▶ TASK TO CARRY OUT
Your reply should be a single number, the count of lines in the records that contain the string "Courtyard".

▶ Source records
++++++++++
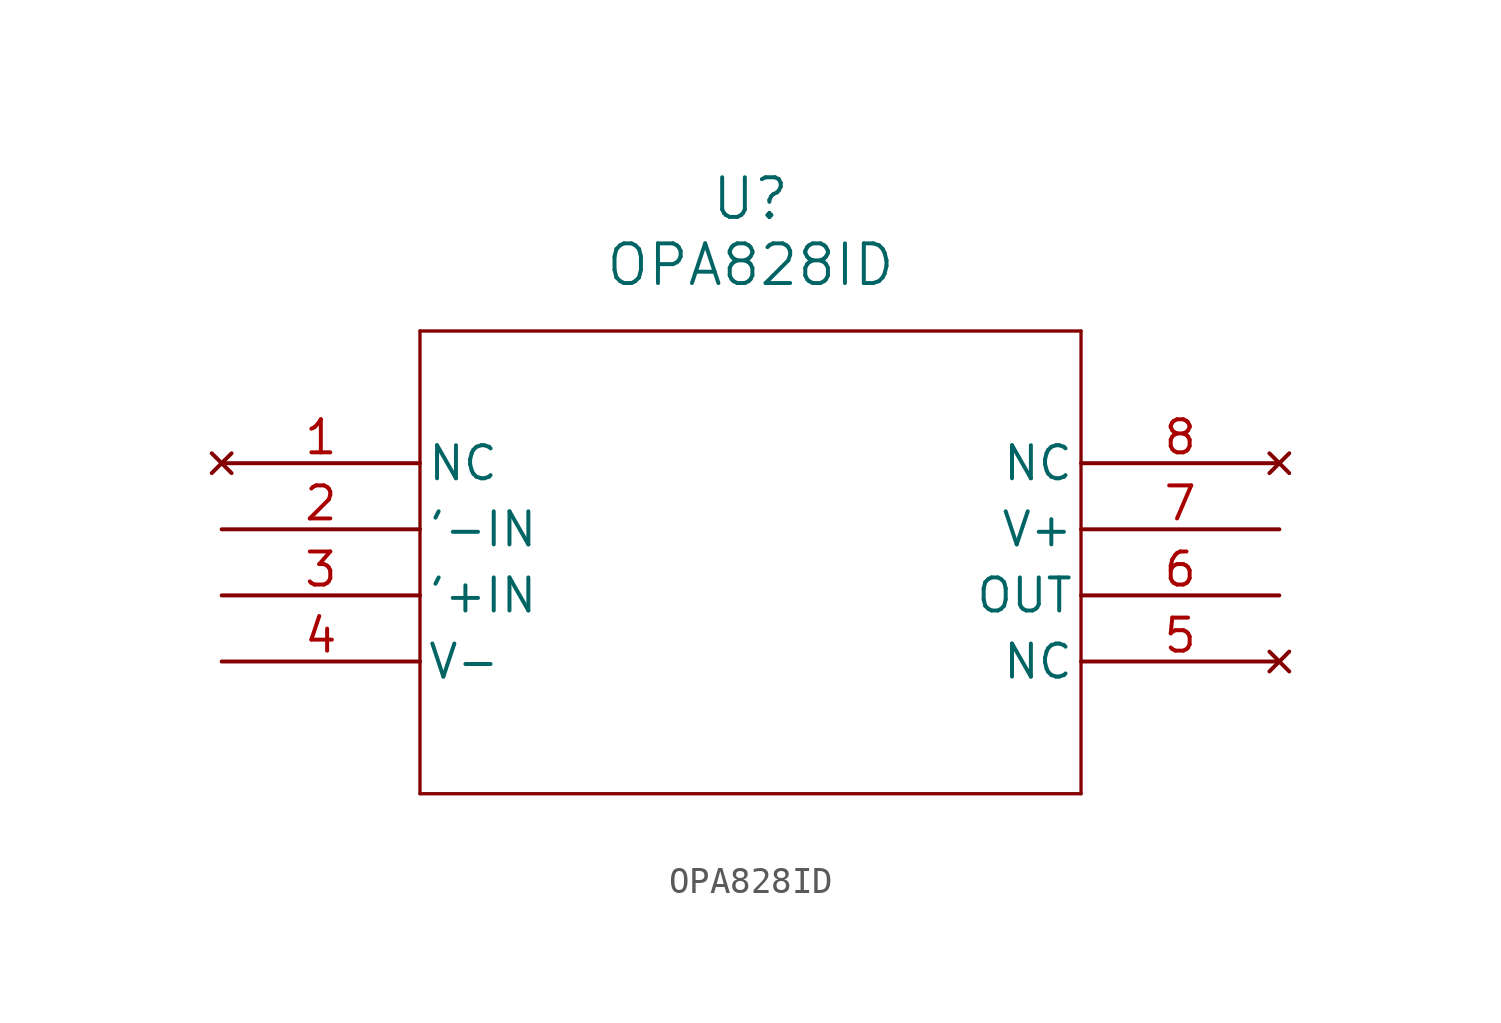
<source format=kicad_sym>
(kicad_symbol_lib
  (version 20211014)
  (generator kicad_symbol_editor)
  (symbol "OPA828ID"
    (pin_names
      (offset 0.254))
    (property "Reference" "U"
      (at 20.32 10.16 0)
      (effects (font (size 1.524 1.524))))
    (property "Value" "OPA828ID"
      (at 20.32 7.62 0)
      (effects (font (size 1.524 1.524))))
    (symbol "OPA828ID_0_1"
      (polyline (pts (xy 7.62 5.08) (xy 7.62 -12.7)) (stroke (width 0.127) (type default) (color 0 0 0 0)) (fill (type none)))
      (polyline (pts (xy 7.62 -12.7) (xy 33.02 -12.7)) (stroke (width 0.127) (type default) (color 0 0 0 0)) (fill (type none)))
      (polyline (pts (xy 33.02 -12.7) (xy 33.02 5.08)) (stroke (width 0.127) (type default) (color 0 0 0 0)) (fill (type none)))
      (polyline (pts (xy 33.02 5.08) (xy 7.62 5.08)) (stroke (width 0.127) (type default) (color 0 0 0 0)) (fill (type none)))
      (pin no_connect line (at 0 0 0) (length 7.62) (name "NC" (effects (font (size 1.27 1.27)))) (number "1" (effects (font (size 1.27 1.27)))))
      (pin input line (at 0 -2.54 0) (length 7.62) (name "'-IN" (effects (font (size 1.27 1.27)))) (number "2" (effects (font (size 1.27 1.27)))))
      (pin input line (at 0 -5.08 0) (length 7.62) (name "'+IN" (effects (font (size 1.27 1.27)))) (number "3" (effects (font (size 1.27 1.27)))))
      (pin power_in line (at 0 -7.62 0) (length 7.62) (name "V-" (effects (font (size 1.27 1.27)))) (number "4" (effects (font (size 1.27 1.27)))))
      (pin no_connect line (at 40.64 -7.62 180) (length 7.62) (name "NC" (effects (font (size 1.27 1.27)))) (number "5" (effects (font (size 1.27 1.27)))))
      (pin output line (at 40.64 -5.08 180) (length 7.62) (name "OUT" (effects (font (size 1.27 1.27)))) (number "6" (effects (font (size 1.27 1.27)))))
      (pin input line (at 40.64 -2.54 180) (length 7.62) (name "V+" (effects (font (size 1.27 1.27)))) (number "7" (effects (font (size 1.27 1.27)))))
      (pin no_connect line (at 40.64 0 180) (length 7.62) (name "NC" (effects (font (size 1.27 1.27)))) (number "8" (effects (font (size 1.27 1.27))))))))
</source>
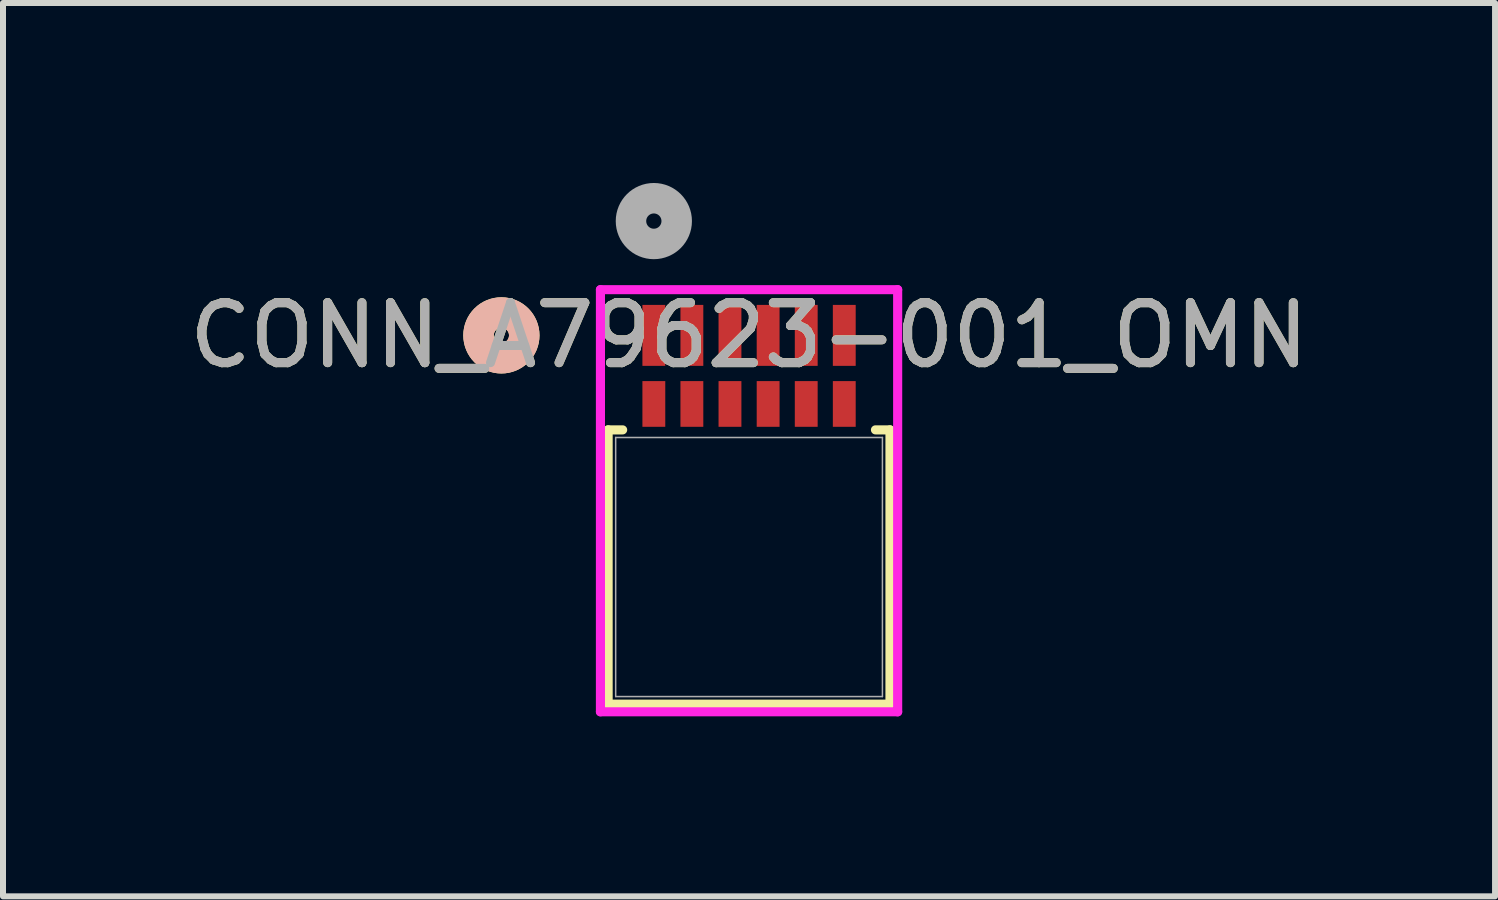
<source format=kicad_pcb>
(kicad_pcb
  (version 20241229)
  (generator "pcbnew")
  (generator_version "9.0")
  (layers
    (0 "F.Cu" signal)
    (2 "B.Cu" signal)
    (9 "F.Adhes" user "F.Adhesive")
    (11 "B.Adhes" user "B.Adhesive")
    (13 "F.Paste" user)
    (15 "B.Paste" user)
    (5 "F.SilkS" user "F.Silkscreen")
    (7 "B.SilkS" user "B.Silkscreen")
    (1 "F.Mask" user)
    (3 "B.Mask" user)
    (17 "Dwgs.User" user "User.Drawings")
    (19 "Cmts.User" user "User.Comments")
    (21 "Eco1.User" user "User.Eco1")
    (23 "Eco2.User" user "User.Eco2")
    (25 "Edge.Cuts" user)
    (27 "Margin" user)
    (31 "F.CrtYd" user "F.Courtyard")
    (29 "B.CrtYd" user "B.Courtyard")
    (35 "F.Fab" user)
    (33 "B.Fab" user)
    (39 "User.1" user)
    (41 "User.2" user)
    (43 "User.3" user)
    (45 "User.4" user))
  (footprint "CONN_A79623-001_OMN"
    (layer "F.Cu")
    (at 9.435 6.401)
    (property "Reference" "CONN_A79623-001_OMN" (at 0 -3.861 0) (unlocked yes) (layer "F.SilkS") (effects (font (size 1 1) (thickness 0.15))))
    (attr smd)
    (fp_line (start -2.349 -2.286) (end -2.349 2.286) (stroke (width 0.152) (type solid)) (layer "F.SilkS"))
    (fp_line (start -2.349 2.286) (end 2.349 2.286) (stroke (width 0.152) (type solid)) (layer "F.SilkS"))
    (fp_line (start -2.107 -2.286) (end -2.349 -2.286) (stroke (width 0.152) (type solid)) (layer "F.SilkS"))
    (fp_line (start 2.349 -2.286) (end 2.107 -2.286) (stroke (width 0.152) (type solid)) (layer "F.SilkS"))
    (fp_line (start 2.349 2.286) (end 2.349 -2.286) (stroke (width 0.152) (type solid)) (layer "F.SilkS"))
    (fp_circle (center -4.128 -3.861) (end -3.747 -3.861) (stroke (width 0.508) (type solid)) (fill no) (layer "F.SilkS"))
    (fp_circle (center -4.128 -3.861) (end -3.747 -3.861) (stroke (width 0.508) (type solid)) (fill no) (layer "B.SilkS"))
    (fp_line (start -2.477 -4.623) (end -2.477 2.413) (stroke (width 0.152) (type solid)) (layer "F.CrtYd"))
    (fp_line (start -2.477 2.413) (end 2.477 2.413) (stroke (width 0.152) (type solid)) (layer "F.CrtYd"))
    (fp_line (start 2.477 -4.623) (end -2.477 -4.623) (stroke (width 0.152) (type solid)) (layer "F.CrtYd"))
    (fp_line (start 2.477 2.413) (end 2.477 -4.623) (stroke (width 0.152) (type solid)) (layer "F.CrtYd"))
    (fp_line (start -2.223 -2.159) (end -2.223 2.159) (stroke (width 0.025) (type solid)) (layer "F.Fab"))
    (fp_line (start -2.223 2.159) (end 2.223 2.159) (stroke (width 0.025) (type solid)) (layer "F.Fab"))
    (fp_line (start 2.223 -2.159) (end -2.223 -2.159) (stroke (width 0.025) (type solid)) (layer "F.Fab"))
    (fp_line (start 2.223 2.159) (end 2.223 -2.159) (stroke (width 0.025) (type solid)) (layer "F.Fab"))
    (fp_circle (center -1.587 -5.766) (end -1.206 -5.766) (stroke (width 0.508) (type solid)) (fill no) (layer "F.Fab"))
    (fp_text user "${REFERENCE}" (at 0 -3.861 0) (unlocked yes) (layer "F.Fab") (effects (font (size 1 1) (thickness 0.15))))
    (pad "1" smd rect (at -1.587 -3.861) (size 0.381 1.016) (layers "F.Cu" "F.Mask" "F.Paste"))
    (pad "2" smd rect (at -1.587 -2.718) (size 0.381 0.762) (layers "F.Cu" "F.Mask" "F.Paste"))
    (pad "3" smd rect (at -0.953 -3.861) (size 0.381 1.016) (layers "F.Cu" "F.Mask" "F.Paste"))
    (pad "4" smd rect (at -0.953 -2.718) (size 0.381 0.762) (layers "F.Cu" "F.Mask" "F.Paste"))
    (pad "5" smd rect (at -0.318 -3.861) (size 0.381 1.016) (layers "F.Cu" "F.Mask" "F.Paste"))
    (pad "6" smd rect (at -0.318 -2.718) (size 0.381 0.762) (layers "F.Cu" "F.Mask" "F.Paste"))
    (pad "7" smd rect (at 0.318 -3.861) (size 0.381 1.016) (layers "F.Cu" "F.Mask" "F.Paste"))
    (pad "8" smd rect (at 0.318 -2.718) (size 0.381 0.762) (layers "F.Cu" "F.Mask" "F.Paste"))
    (pad "9" smd rect (at 0.953 -3.861) (size 0.381 1.016) (layers "F.Cu" "F.Mask" "F.Paste"))
    (pad "10" smd rect (at 0.953 -2.718) (size 0.381 0.762) (layers "F.Cu" "F.Mask" "F.Paste"))
    (pad "11" smd rect (at 1.587 -3.861) (size 0.381 1.016) (layers "F.Cu" "F.Mask" "F.Paste"))
    (pad "12" smd rect (at 1.587 -2.718) (size 0.381 0.762) (layers "F.Cu" "F.Mask" "F.Paste")))
  (gr_rect
    (start -3 -3)
    (end 21.869 11.89)
    (stroke (width 0.1) (type default))
    (fill no)
    (layer "Edge.Cuts")))
</source>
++++++++++
▶ RESULT OF THE EXERCISE
2